The Strategy was developed in partnership with the U.S. and Canadian government agencies, including the U.S. Environmental Protection Agency, the Washington State Department of Ecology, Puget Sound Clean Air Agency, Metro Vancouver, Province of British Columbia, Transport Canada, and Environment Canada, with input from non-governmental organizations, near-port community groups, industry, and local governments.

Shared objectives

To advance the vision, the Strategy sets joint objectives that the Northwest Ports will work toward in each sector. The joint objectives follow three core themes:

  1. Implement programs that increase efficiency, phase out old, high-emitting equipment, and increase use of lower-emission fuels;
  2. Facilitate collaboration among government, utilities, fuel providers, and industry to ensure the infrastructure needed to enable zero-emission technologies in in the place at the right time, addressing key constraints as soon as possible before 2030; and
  3. Facilitate collaboration toward commercialization and drive adoption of zero-emissions technology before 2050.

2020 Northwest Ports Clean Air Strategy puts forward ambitious new vision 

In 2021 the Port of Tacoma, Port of Seattle, NWSA, and Port of Vancouver, British Columbia, are adopting the updated Northwest Ports Clean Air Strategy, setting the direction for their air quality and sustainability programs for the next 30 years and beyond.

The new 2020 NWPCAS is an opportunity for ports to align emission reduction strategies with current policy, including the ports’ response to the Paris climate accord, align with current technology trends, increase stakeholder involvement, increase visibility and clarity around how emission reduction projects are prioritized, and improve flexibility in achieving performance-based targets.

To phase out emissions from seaport-related activities by 2050, supporting cleaner air for our local communities and fulfilling our shared responsibility to help limit global temperature rise to 1.5 degrees Celsius.
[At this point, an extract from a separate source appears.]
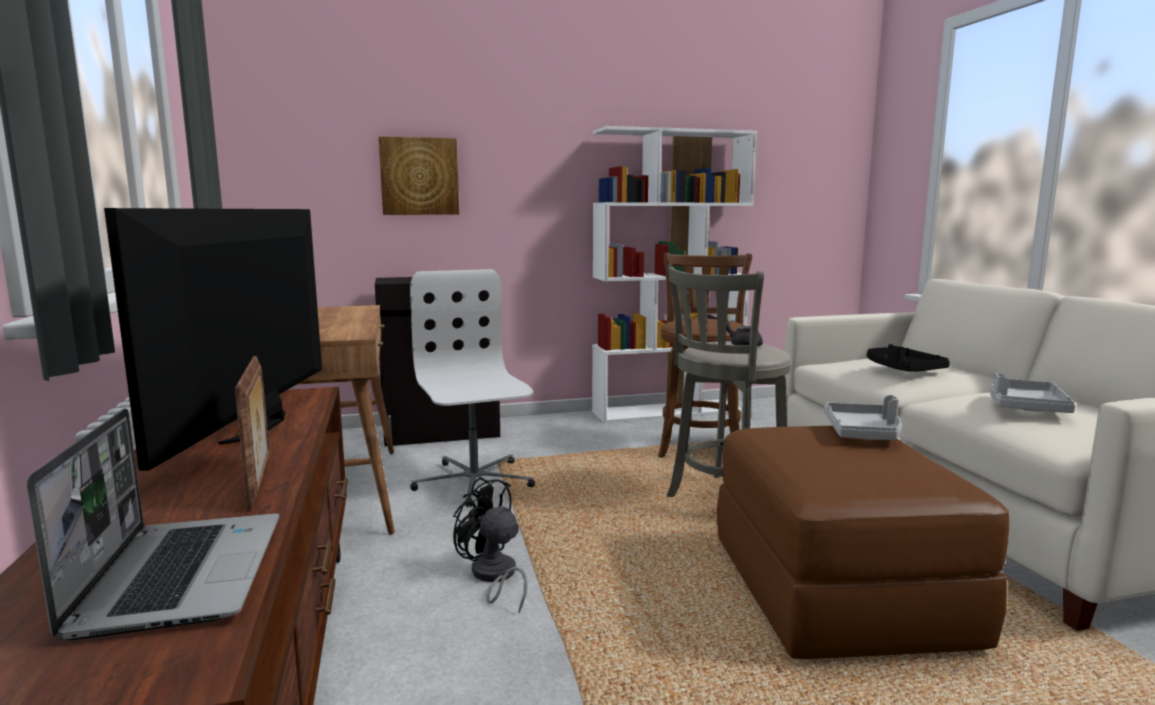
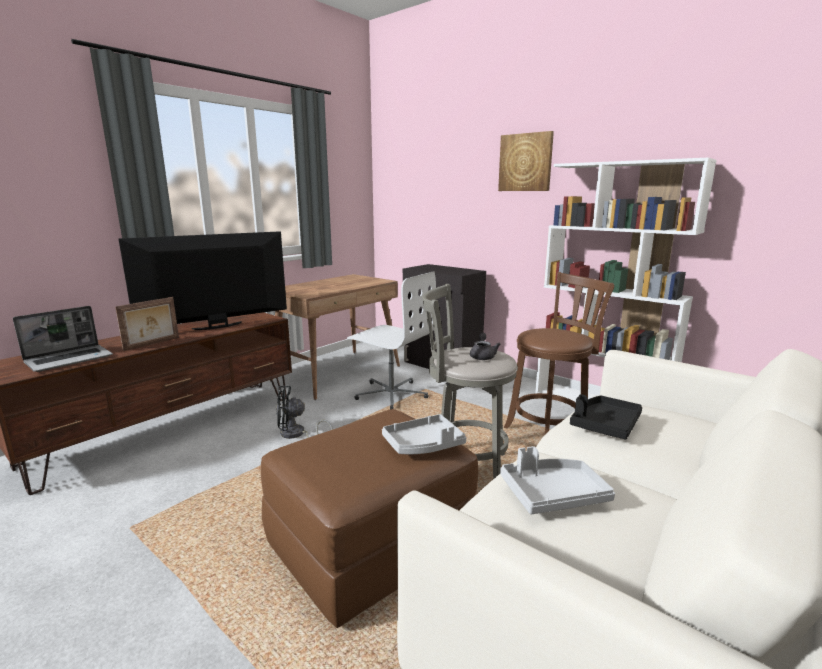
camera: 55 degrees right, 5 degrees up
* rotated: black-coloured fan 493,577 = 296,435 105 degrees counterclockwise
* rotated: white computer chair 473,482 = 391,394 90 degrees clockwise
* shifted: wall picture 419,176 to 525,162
This vision advances the greenhouse gas emission reduction targets adopted by the Port of Tacoma, Port of Seattle, and NWSA via resolutions in 2017; aligns with the most recent climate science; recognizes the urgency to address environmental health disparities; and provides an ambitious but flexible time frame for action.

The Strategy also puts forward shared objectives and actions by the ports to advance the vision, metrics against which the ports will monitor and report annually on progress, and an adaptive management approach through which the ports will facilitate implementation of the Strategy while sustaining and enhancing commercial competitiveness.

Each of the participating ports is developing a separate implementation plan, customized to their respective lines-of-business and emissions profiles and detailing port-specific actions to advance the vision of the joint Strategy.

The Strategy provides a mechanism to ensure that through partnered action, environmental performance is not compromised, but driven forward over and above competing interests.

Strategy scope

The Strategy seeks to reduce emissions from key operational sectors including:

  • Ocean-going vessels
  • Drayage trucks
  • Cargo-handling equipment
  • Rail
  • Harbor vessels
  • Port admin and facilities

Operations within the “airshed” boundary are considered, with the U.S. ports focused on activities south of the border.

To date, the Strategy has focused on diesel particulate matter (DPM), the key driver of air pollution related impacts in the Puget Sound region, and greenhouse gasses (GHGs). In the new 2020 Strategy, the ports place increased focus on other air pollutants and emissions that affect climate such as nitrogen oxides, volatile organic compounds, and black carbon, while maintaining focus on DPM and GHGs.

Past versions of the Strategy have set sector specific as well as overarching emission intensity targets (emissions per ton of cargo moved). The emission intensity targets are as follows:

  • Reduce diesel particulate matter emissions per ton of cargo moved by 80% by 2020 relative to 2005 levels.
  • Reduce greenhouse gas emissions per ton of cargo moved by 15% by 2020 relative to 2005 levels.